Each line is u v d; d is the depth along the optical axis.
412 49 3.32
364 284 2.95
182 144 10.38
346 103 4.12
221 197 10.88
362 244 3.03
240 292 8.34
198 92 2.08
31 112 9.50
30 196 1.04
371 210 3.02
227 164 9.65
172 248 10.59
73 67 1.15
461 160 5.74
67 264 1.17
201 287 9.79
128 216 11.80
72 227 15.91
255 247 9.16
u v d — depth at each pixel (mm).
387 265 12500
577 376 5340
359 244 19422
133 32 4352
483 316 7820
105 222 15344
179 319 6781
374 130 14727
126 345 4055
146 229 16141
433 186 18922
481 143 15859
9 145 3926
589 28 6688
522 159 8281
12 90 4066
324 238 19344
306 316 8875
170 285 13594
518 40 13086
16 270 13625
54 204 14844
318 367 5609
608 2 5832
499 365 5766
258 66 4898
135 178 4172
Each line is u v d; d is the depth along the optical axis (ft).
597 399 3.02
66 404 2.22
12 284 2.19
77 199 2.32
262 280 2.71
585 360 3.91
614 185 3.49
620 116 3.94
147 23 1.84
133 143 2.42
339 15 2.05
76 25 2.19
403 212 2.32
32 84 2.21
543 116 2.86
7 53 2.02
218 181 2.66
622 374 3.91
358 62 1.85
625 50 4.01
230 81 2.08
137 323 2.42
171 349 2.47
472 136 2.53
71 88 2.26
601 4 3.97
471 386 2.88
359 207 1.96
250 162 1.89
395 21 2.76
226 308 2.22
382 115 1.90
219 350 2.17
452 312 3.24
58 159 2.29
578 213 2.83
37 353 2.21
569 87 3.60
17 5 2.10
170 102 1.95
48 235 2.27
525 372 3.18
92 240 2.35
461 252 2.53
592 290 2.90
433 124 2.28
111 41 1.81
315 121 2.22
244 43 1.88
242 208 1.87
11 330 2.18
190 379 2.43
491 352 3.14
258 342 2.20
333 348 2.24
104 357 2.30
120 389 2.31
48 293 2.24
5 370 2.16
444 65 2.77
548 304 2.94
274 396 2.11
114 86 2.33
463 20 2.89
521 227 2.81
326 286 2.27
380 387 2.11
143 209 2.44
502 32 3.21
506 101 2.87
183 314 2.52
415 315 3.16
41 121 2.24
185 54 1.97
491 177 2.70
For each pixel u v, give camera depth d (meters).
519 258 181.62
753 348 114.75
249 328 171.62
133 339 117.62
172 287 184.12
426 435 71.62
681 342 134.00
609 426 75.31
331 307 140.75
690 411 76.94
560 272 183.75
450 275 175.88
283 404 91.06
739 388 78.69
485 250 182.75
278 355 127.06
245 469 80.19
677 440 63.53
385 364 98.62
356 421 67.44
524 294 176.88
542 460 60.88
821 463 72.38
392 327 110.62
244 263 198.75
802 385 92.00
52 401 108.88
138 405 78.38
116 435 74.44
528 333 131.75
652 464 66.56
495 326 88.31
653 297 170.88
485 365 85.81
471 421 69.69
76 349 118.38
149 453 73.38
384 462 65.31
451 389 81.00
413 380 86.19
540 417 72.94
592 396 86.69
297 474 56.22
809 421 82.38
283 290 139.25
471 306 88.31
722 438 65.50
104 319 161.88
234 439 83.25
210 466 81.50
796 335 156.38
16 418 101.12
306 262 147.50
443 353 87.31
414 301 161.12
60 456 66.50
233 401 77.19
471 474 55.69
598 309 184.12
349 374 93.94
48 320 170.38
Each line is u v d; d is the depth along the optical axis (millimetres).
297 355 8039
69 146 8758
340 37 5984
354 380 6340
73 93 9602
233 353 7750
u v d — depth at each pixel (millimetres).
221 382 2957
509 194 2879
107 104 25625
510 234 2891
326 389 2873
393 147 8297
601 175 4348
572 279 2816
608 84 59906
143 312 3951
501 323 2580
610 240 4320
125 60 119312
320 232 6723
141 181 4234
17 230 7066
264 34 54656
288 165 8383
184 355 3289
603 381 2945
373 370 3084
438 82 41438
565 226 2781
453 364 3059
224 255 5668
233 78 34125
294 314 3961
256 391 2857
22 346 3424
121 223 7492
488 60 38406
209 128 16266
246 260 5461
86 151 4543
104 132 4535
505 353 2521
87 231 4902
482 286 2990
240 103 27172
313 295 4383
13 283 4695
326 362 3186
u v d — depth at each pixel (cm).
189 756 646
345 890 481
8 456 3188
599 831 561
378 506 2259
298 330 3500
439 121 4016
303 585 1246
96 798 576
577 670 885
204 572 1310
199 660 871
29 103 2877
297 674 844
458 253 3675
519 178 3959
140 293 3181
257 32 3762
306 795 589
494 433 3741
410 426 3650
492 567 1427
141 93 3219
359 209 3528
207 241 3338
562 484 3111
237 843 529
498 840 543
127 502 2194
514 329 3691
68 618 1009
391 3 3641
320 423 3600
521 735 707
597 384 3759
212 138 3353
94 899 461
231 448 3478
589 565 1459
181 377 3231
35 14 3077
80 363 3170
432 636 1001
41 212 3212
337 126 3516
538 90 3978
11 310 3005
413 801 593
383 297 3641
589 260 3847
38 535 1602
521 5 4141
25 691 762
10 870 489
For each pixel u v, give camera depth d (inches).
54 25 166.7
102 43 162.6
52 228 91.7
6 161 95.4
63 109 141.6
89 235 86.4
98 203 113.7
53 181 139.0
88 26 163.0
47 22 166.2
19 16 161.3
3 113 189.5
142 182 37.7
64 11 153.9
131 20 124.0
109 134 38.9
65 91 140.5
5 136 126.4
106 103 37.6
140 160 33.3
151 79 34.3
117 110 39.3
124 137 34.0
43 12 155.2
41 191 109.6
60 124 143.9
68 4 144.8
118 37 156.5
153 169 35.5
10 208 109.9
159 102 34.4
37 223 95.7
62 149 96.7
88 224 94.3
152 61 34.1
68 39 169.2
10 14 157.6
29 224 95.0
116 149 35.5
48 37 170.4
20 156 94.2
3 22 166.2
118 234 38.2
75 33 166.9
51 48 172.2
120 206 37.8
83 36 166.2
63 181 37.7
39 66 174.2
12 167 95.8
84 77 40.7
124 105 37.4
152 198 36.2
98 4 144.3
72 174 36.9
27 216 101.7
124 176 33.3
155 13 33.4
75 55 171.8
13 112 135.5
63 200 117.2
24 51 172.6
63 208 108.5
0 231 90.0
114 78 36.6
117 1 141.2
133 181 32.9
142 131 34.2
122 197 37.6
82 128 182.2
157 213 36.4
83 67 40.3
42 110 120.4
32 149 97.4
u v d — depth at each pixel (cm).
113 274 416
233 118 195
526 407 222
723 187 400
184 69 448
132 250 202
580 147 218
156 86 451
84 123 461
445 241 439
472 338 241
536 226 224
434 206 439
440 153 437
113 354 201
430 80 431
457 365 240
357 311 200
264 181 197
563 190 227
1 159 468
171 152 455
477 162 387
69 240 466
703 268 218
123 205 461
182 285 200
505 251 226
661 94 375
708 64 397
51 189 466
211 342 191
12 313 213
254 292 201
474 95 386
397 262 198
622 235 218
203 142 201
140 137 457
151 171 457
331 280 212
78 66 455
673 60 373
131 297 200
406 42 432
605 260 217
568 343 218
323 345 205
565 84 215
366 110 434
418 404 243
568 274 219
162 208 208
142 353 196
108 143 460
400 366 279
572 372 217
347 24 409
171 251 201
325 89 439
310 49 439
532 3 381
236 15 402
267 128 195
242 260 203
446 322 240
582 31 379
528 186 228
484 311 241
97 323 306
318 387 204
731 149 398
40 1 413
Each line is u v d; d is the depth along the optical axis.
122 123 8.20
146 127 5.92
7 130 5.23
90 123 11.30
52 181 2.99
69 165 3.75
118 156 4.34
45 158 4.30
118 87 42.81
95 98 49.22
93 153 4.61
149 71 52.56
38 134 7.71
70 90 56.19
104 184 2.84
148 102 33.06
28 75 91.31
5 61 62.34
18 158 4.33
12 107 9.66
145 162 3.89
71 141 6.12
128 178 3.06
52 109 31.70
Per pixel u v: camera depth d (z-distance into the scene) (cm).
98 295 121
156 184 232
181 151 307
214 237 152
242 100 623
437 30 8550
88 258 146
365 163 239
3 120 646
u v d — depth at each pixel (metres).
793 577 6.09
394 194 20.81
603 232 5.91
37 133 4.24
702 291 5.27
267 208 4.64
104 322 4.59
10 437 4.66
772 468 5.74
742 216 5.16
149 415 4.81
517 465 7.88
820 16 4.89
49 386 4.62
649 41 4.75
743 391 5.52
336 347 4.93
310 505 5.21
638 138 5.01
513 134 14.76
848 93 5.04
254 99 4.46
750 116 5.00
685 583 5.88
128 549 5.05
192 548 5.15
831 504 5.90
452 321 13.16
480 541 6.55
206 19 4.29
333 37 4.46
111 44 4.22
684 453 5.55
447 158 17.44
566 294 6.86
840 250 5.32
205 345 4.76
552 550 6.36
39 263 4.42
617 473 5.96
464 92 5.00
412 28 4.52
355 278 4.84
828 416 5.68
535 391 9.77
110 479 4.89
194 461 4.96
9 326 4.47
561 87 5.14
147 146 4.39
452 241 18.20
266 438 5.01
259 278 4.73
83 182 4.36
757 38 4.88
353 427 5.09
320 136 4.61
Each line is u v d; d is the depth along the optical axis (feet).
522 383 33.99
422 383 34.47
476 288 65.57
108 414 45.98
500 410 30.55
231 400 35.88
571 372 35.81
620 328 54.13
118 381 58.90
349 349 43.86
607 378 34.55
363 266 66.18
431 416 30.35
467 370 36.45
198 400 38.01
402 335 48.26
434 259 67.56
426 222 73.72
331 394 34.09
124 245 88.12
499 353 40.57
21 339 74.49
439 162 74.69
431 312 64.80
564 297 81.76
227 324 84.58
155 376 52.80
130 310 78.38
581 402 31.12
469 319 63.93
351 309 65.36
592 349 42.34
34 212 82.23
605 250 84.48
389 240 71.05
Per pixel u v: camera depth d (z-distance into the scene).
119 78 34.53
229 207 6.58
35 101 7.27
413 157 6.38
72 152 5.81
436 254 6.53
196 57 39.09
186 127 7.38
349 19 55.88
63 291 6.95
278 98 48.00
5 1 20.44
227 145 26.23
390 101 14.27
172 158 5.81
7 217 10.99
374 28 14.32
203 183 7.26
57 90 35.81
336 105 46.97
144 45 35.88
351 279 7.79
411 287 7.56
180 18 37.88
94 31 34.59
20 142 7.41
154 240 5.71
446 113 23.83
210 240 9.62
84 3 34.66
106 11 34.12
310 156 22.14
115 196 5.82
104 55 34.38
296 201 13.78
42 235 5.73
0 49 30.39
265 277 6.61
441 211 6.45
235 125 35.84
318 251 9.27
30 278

----------

**What to work on**
Exact duplication is required for the lines above, from the line that contains "528 186 228" to the line that contains "35 101 7.27", inclusive; omit all others.

**Completed exercise**
528 186 228
484 311 241
97 323 306
318 387 204
731 149 398
40 1 413
Each line is u v d; d is the depth along the optical axis.
122 123 8.20
146 127 5.92
7 130 5.23
90 123 11.30
52 181 2.99
69 165 3.75
118 156 4.34
45 158 4.30
118 87 42.81
95 98 49.22
93 153 4.61
149 71 52.56
38 134 7.71
70 90 56.19
104 184 2.84
148 102 33.06
28 75 91.31
5 61 62.34
18 158 4.33
12 107 9.66
145 162 3.89
71 141 6.12
128 178 3.06
52 109 31.70
Per pixel u v: camera depth d (z-distance into the scene) (cm).
98 295 121
156 184 232
181 151 307
214 237 152
242 100 623
437 30 8550
88 258 146
365 163 239
3 120 646
u v d — depth at each pixel (metres).
793 577 6.09
394 194 20.81
603 232 5.91
37 133 4.24
702 291 5.27
267 208 4.64
104 322 4.59
10 437 4.66
772 468 5.74
742 216 5.16
149 415 4.81
517 465 7.88
820 16 4.89
49 386 4.62
649 41 4.75
743 391 5.52
336 347 4.93
310 505 5.21
638 138 5.01
513 134 14.76
848 93 5.04
254 99 4.46
750 116 5.00
685 583 5.88
128 549 5.05
192 548 5.15
831 504 5.90
452 321 13.16
480 541 6.55
206 19 4.29
333 37 4.46
111 44 4.22
684 453 5.55
447 158 17.44
566 294 6.86
840 250 5.32
205 345 4.76
552 550 6.36
39 263 4.42
617 473 5.96
464 92 5.00
412 28 4.52
355 278 4.84
828 416 5.68
535 391 9.77
110 479 4.89
194 461 4.96
9 326 4.47
561 87 5.14
147 146 4.39
452 241 18.20
266 438 5.01
259 278 4.73
83 182 4.36
757 38 4.88
353 427 5.09
320 136 4.61
Each line is u v d; d is the depth along the optical axis (feet).
522 383 33.99
422 383 34.47
476 288 65.57
108 414 45.98
500 410 30.55
231 400 35.88
571 372 35.81
620 328 54.13
118 381 58.90
349 349 43.86
607 378 34.55
363 266 66.18
431 416 30.35
467 370 36.45
198 400 38.01
402 335 48.26
434 259 67.56
426 222 73.72
331 394 34.09
124 245 88.12
499 353 40.57
21 339 74.49
439 162 74.69
431 312 64.80
564 297 81.76
227 324 84.58
155 376 52.80
130 310 78.38
581 402 31.12
469 319 63.93
351 309 65.36
592 349 42.34
34 212 82.23
605 250 84.48
389 240 71.05
Per pixel u v: camera depth d (z-distance into the scene).
119 78 34.53
229 207 6.58
35 101 7.27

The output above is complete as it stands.